From the edge of the Pacific, on his thirty second birthday, a man watches ships approach from China, their decks stacked high. With steel sides and huge size these vessels are proof again that something exists out beyond the waves, concealed by fog and distance. The beach is a windy place, and despite the coffee shop’s sign that says we love the fog” along Judah, most seem content to stay indoors. It is a Monday in San Francisco, and, not having to work, he approaches the ocean alone, to check that both have survived the year.
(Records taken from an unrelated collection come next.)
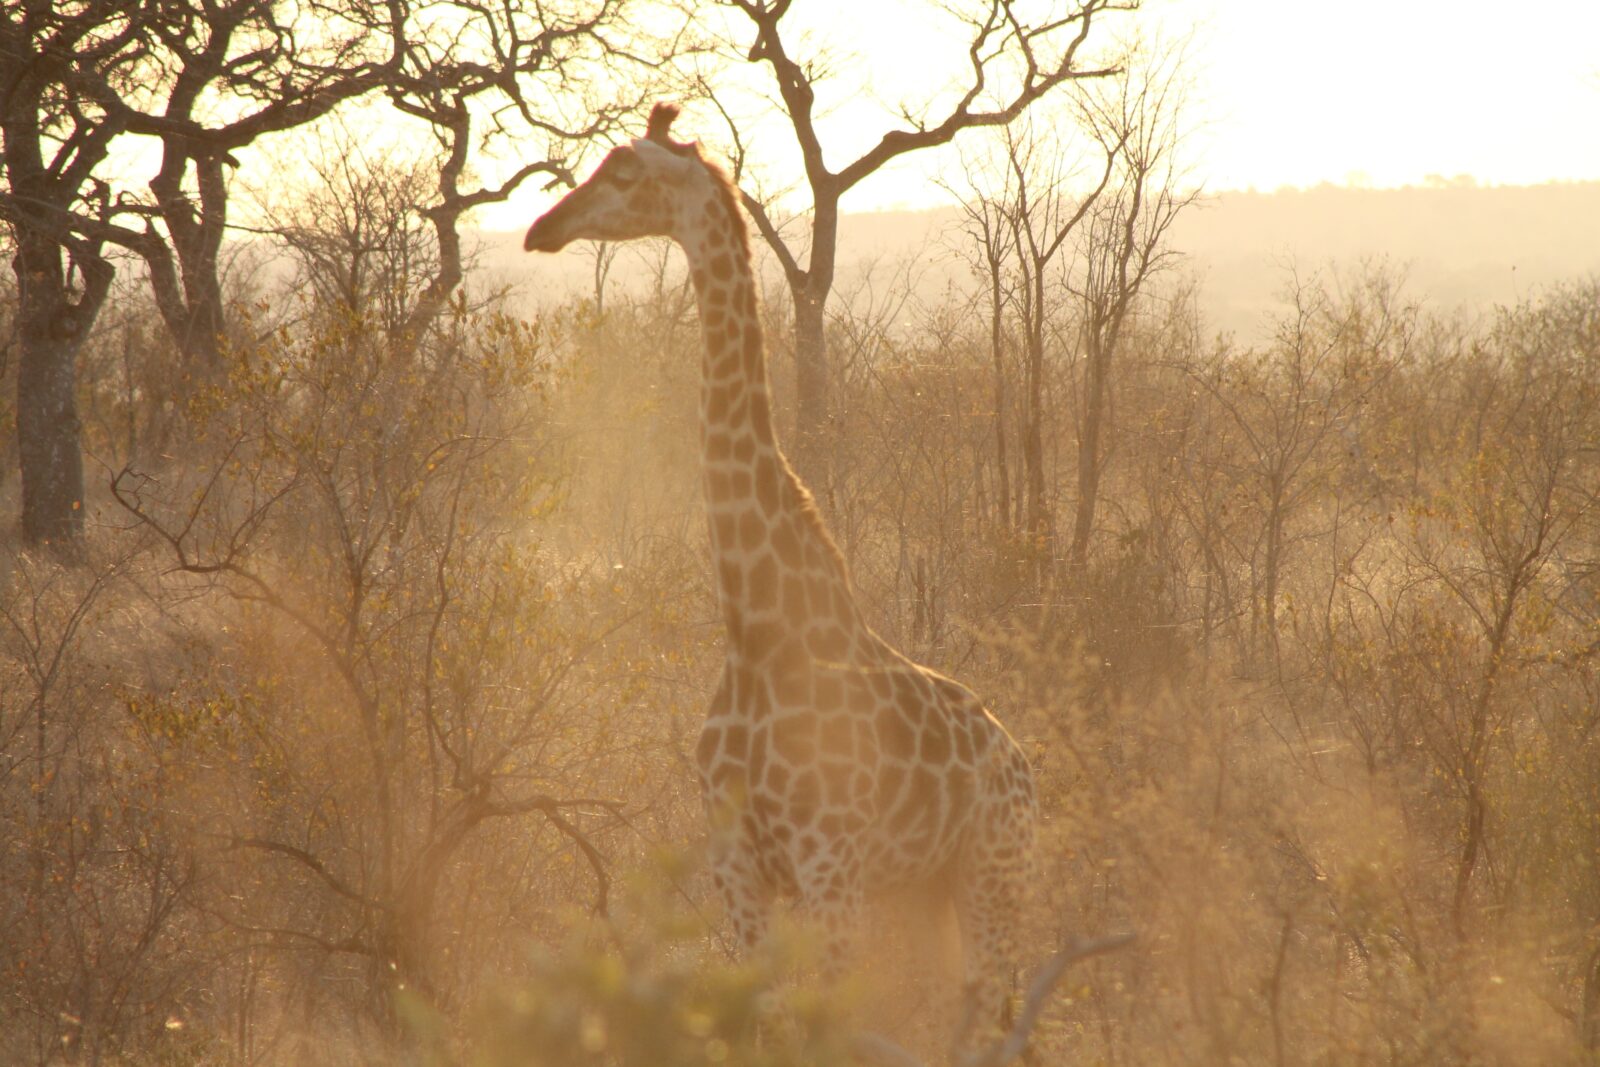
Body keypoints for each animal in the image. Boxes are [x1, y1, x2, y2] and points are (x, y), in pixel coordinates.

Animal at [524, 103, 1043, 1030]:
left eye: (624, 172)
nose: (543, 227)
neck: (755, 629)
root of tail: (1025, 765)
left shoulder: (828, 869)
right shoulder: (738, 871)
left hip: (996, 872)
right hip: (924, 894)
At twenty eight he stood on the shores of this ocean, facing it from the other side. The South China Sea, specifically, though the bodies of water do not require fare at their borders. The waters instead leak back and forth, stirred by currents far larger than these boats, by motion on a scale beyond that of any one person. His visit to the ocean that day, in the back of a Buick, after a factory floor and before a seafood lunch that would make him sick, was due to a job he could not leave for celebration, had no need to escape at the moment.

In August San Francisco sees little of the world, is an island unto itself. As he drove north the weekend prior sunshine lingered on California hills. Covered in vines of grape and tall grass, they were a message so clearly of summer as to be painful for one who lives in the fog. Returned for the work week to the city of his current residence he wakes sore and sleeps restlessly, muscles tired and mind overcome. In the morning he lingers in the house, cleaning and re-arranging, thinking and remembering those far away.

The ocean swirls with colors deeper than blue, pulled from far below and reflected back by the low hanging clouds. A group of teenagers cavort at the water’s edge, and another man who looks more lost than most here sits on a log and talks to no one. Walking along the water’s edge, his red sneakers leaving brief impressions, he of thirty two says almost nothing, singing instead into the wind. From the ship growing larger to the shore the ocean is a turbulent mass of white, and the birds are constantly flapping away from the crash of the waves.

A week later and he again has tickets to cross it, has friends whose houses await and strange factories to visit. Purchasing flights once more is exciting, most of a decade after those first tickets from Japan to Shanghai, ten exactly since he first felt this combination of uncertainty and joy. Of all the birthdays since then, twenty eight feels most real, standing on the shore of the sea, looking east towards Japan and California. By the count of years he is four older now, looking west from San Francisco. Yet with visas and tickets in hand, with the wind off the ocean and no idea where he is going, he feels much the same.